On the geometry of random convex sets between polytopes and zonotopes

TL;DR

This paper investigates a class of random convex sets that interpolate between polytopes and zonotopes, analyzing their geometric properties using asymptotic formulas for support functions and mean width.

Contribution

It introduces a new model for random convex sets based on moments of order statistics of random vectors, generalizing existing models for random polytopes.

Findings

Asymptotic formulas for support function and mean width are derived.

The model encompasses and extends standard random polytope models.
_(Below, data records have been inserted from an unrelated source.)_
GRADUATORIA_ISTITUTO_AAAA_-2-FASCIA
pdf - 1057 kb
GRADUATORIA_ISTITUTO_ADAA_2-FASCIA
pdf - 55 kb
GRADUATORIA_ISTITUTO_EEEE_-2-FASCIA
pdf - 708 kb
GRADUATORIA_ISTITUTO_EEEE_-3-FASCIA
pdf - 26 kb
Results are sharp up to absolute constants.

Abstract

In this work we study a class of random convex sets that "interpolate" between polytopes and zonotopes. These sets arise from considering a $q^{th}$-moment ($q\geq 1$) of an average of order statistics of $1$-dimensional marginals of a sequence of $N\geq n$ independent random vectors in $\mathbb R^n$. We consider the random model of isotropic log-concave distributions as well as the uniform distribution on an $\ell_p^n$-sphere ($1\leq p < \infty$) with respect to the cone probability measure, and study the geometry of these sets in terms of the support function and mean width. We provide asymptotic formulas for the expectation of these geometric functionals which are sharp up to absolute constants. Our model includes and generalizes the standard one for random polytopes.